Rewrite the data between the line holding "right shoulder: (75, 284, -11)" and the line holding "left hip: (151, 344, -2)", both included, as a numbered list, omitting any blank lines.

┄┄┄┄┄┄┄┄┄┄

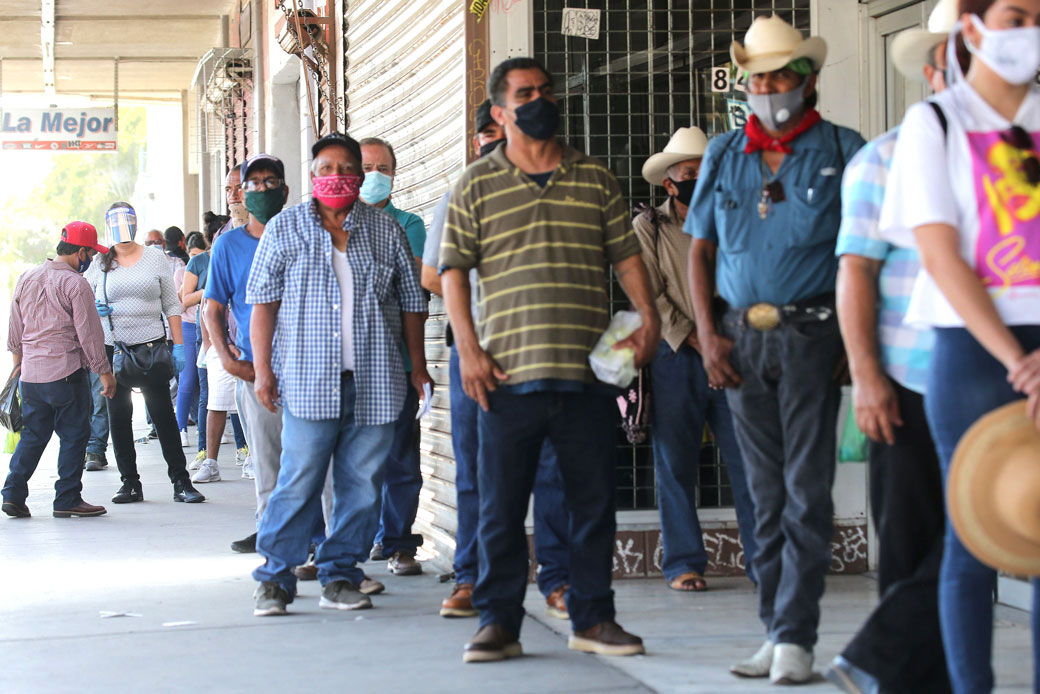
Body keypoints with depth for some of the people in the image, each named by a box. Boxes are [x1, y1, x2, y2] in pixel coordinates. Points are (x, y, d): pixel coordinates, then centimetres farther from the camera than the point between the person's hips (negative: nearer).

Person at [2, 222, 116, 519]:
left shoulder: (26, 279, 10)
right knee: (74, 436, 3)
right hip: (66, 372, -6)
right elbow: (89, 333, -10)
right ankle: (67, 500, 5)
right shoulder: (75, 284, -11)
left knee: (32, 435, 14)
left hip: (30, 373, 7)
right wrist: (104, 372, -4)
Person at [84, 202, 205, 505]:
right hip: (112, 348, 2)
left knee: (163, 412, -3)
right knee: (118, 416, 3)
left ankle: (180, 481, 0)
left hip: (151, 344, -2)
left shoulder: (155, 258, 7)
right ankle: (130, 483, 10)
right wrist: (95, 310, -8)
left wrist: (178, 345, -1)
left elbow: (171, 305, 7)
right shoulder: (100, 263, 9)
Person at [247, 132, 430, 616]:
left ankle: (340, 576, 13)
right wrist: (262, 368, -2)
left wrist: (417, 364, 11)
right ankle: (274, 579, 4)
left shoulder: (386, 230, 12)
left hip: (375, 383, 2)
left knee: (362, 484, 3)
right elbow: (263, 303, 6)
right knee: (298, 482, -7)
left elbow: (411, 301, 16)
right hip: (309, 380, -2)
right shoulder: (284, 229, 8)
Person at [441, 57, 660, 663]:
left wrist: (648, 316, -4)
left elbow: (627, 255, 12)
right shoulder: (477, 186, 5)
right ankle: (499, 623, 11)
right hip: (510, 374, -2)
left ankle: (593, 618, 17)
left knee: (594, 502, 6)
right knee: (501, 505, 2)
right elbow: (454, 270, 4)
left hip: (588, 373, 2)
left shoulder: (597, 180, 12)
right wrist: (468, 348, -5)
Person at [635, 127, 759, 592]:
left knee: (748, 460, -3)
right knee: (676, 466, 1)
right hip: (675, 359, -2)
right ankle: (683, 563, 10)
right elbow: (648, 297, -3)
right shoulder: (648, 228, 5)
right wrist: (695, 339, -10)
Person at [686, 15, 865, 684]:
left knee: (806, 491, -6)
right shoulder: (723, 155, 12)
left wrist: (857, 339, -8)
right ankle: (775, 632, 14)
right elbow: (701, 249, 15)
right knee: (767, 494, 8)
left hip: (811, 332, -4)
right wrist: (707, 334, 4)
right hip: (742, 338, 4)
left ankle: (795, 636, -3)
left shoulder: (842, 150, 2)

┄┄┄┄┄┄┄┄┄┄

*Result below*
1. right shoulder: (75, 284, -11)
2. left knee: (32, 435, 14)
3. left hip: (30, 373, 7)
4. right wrist: (104, 372, -4)
5. Person at [84, 202, 205, 505]:
6. right hip: (112, 348, 2)
7. left knee: (163, 412, -3)
8. right knee: (118, 416, 3)
9. left ankle: (180, 481, 0)
10. left hip: (151, 344, -2)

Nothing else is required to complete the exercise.